§ **WHAT YOU NEED TO DO**: Where does the word "bbox" show up in the records? Copy every line that holds it.
**** PROVIDED DATA ****
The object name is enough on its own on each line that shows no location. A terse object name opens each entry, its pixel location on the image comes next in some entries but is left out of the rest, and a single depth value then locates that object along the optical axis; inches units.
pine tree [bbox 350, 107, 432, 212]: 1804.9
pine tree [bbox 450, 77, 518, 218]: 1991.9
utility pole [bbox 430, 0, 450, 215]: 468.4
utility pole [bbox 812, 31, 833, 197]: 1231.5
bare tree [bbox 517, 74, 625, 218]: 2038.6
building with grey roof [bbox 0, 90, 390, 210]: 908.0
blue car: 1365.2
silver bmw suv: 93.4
****
**** PROVIDED DATA ****
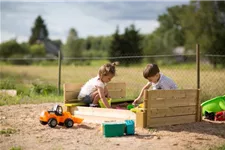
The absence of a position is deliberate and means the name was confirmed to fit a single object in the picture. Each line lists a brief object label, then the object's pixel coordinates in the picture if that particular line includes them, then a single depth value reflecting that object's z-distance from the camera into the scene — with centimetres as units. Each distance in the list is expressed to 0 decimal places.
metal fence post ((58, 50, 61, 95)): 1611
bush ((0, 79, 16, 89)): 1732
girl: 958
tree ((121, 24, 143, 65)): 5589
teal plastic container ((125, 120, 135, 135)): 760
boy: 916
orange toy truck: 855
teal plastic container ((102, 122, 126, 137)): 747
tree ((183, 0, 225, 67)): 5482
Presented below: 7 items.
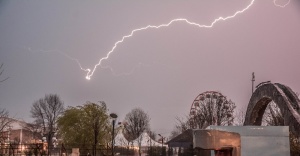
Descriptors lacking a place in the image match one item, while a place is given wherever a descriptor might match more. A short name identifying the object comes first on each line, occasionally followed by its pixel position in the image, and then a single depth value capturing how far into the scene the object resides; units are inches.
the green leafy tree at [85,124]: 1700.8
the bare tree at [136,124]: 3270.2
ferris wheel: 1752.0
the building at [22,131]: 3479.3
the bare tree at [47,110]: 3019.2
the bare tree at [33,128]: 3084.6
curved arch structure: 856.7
****
§ **YOUR SOLUTION**:
pine tree [bbox 350, 107, 432, 212]: 1804.9
pine tree [bbox 450, 77, 518, 218]: 1991.9
utility pole [bbox 430, 0, 450, 215]: 468.4
utility pole [bbox 812, 31, 833, 197]: 1231.5
bare tree [bbox 517, 74, 625, 218]: 2038.6
building with grey roof [bbox 0, 90, 390, 210]: 908.0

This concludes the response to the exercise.